Servings 8 -12 flatbreads
Author Izy


  • 1/2 tsp instant active dried yeast
  • 275 g (1 cup + 2 tbsp) lukewarm water (see notes)
  • 180 g (1 1/2 cups) wholemeal bread flour
  • 120 g (1 1/4 cups) oat flour (made by pulsing oats in a blender until fine)
  • 75 g (3/4 cup) old fashioned oats
  • 60 g sunflower seeds
  • 3 tbsp flax seeds
  • 1 tsp salt


  • Dissolve the yeast in the water in a large bowl and set aside for a few minutes until slightly frothy.
  • Add the rest of the ingredients to the bowl (I just place the bowl directly onto the scales and weigh as I add). Mix everything into a rough mass of dough. Cover with clingfilm or a kitchen towel secured over the bowl with a rubber band.
  • Leave somewhere non-drafty for at least 12 hours or up to 18 hours then punch it down (after this time, the dough can be refrigerated for up to a week).
  • Take a hunk of dough, roughly the size of 2 golf balls, and pat/roll it out into a little circle slightly bigger than the size of your palm, using flour as needed.

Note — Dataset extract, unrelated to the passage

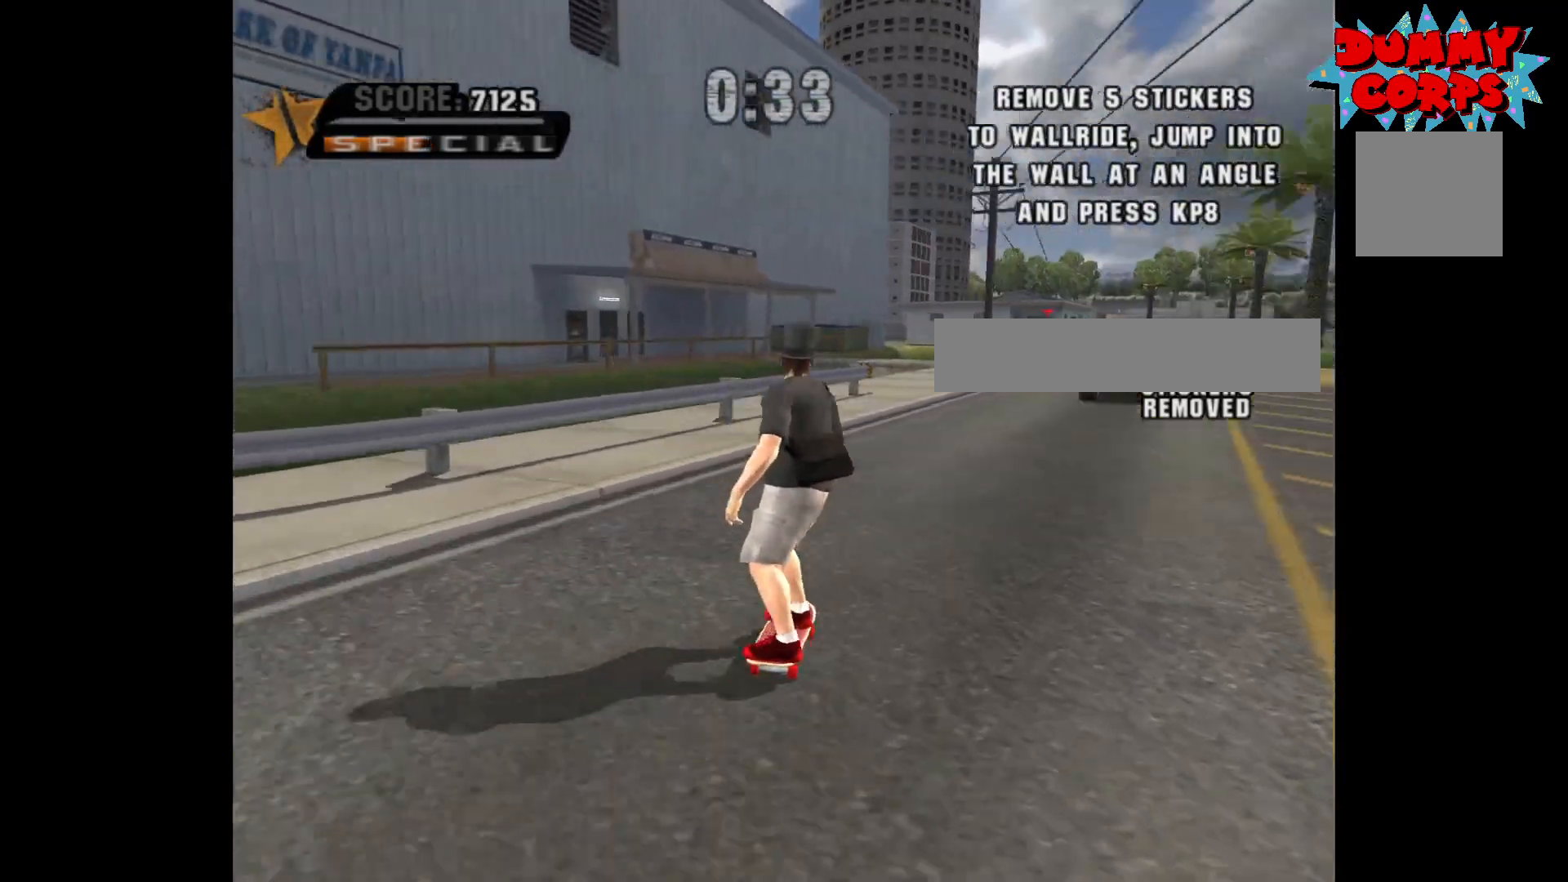
{"buttons": [], "left_stick": "center", "right_stick": "center", "events": [[100, "right_stick", "center"]]}
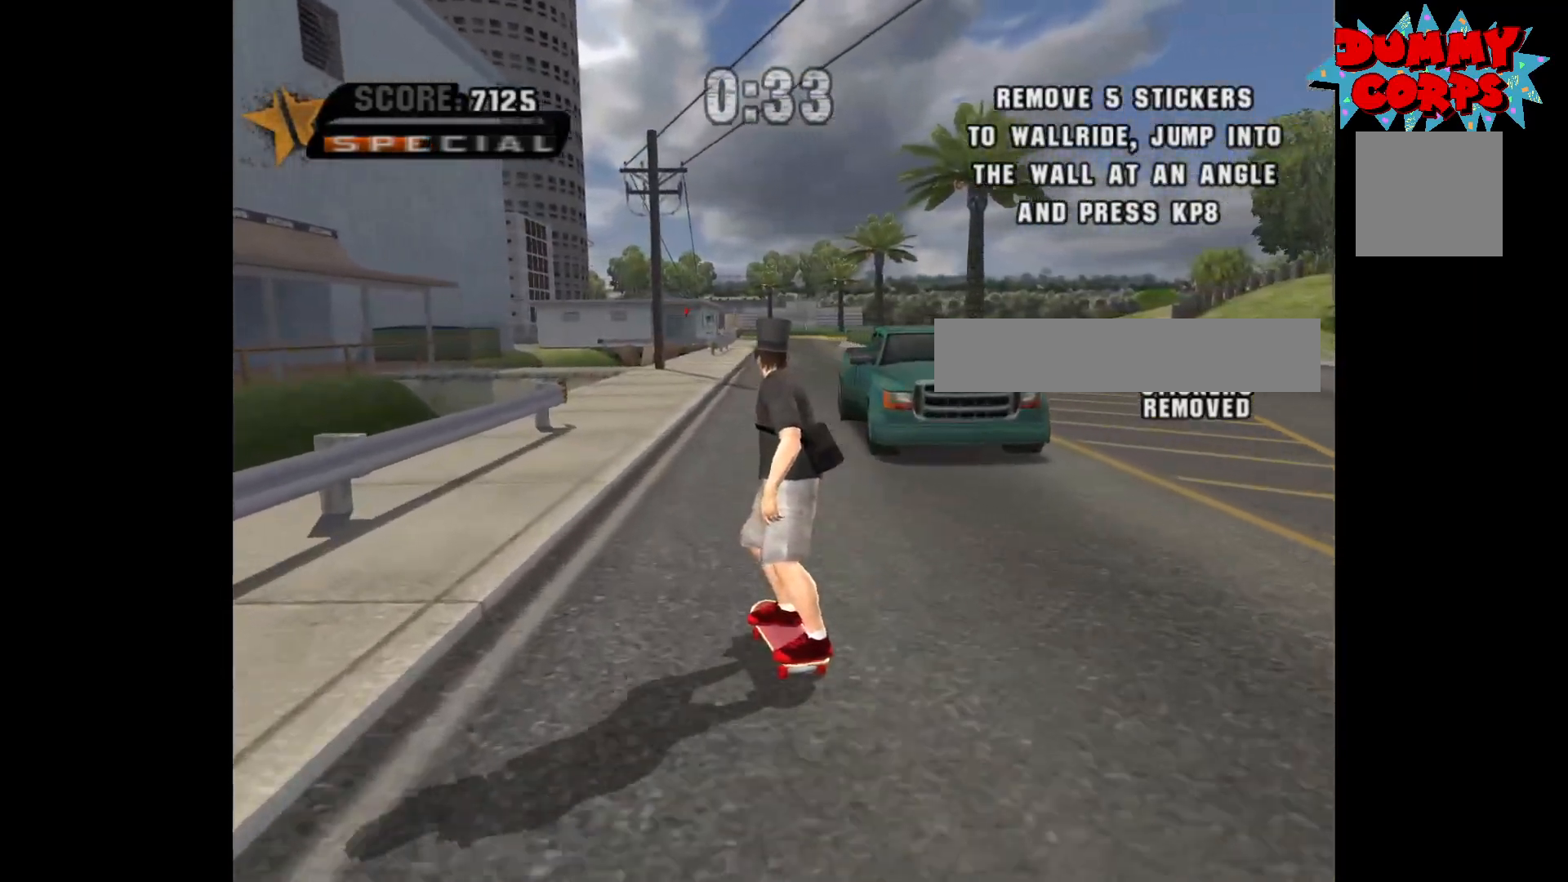
{"buttons": [], "left_stick": "center", "right_stick": "center", "events": [[100, "left_stick", "right"], [250, "left_stick", "center"]]}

  • Place a frying pan over the highest heat and let it get super hot then place your shaped flat bread into it. Leave to cook until the underside becomes slightly speckled with char and then flip and cook on the other side. Wrap in a clean kitchen towel as you cook the rest of the flatbreads.
  • Serve warm!
  • Extras can be kept in the fridge in a sandwich bag for a few days - best eaten warmed up in the microwave or oven.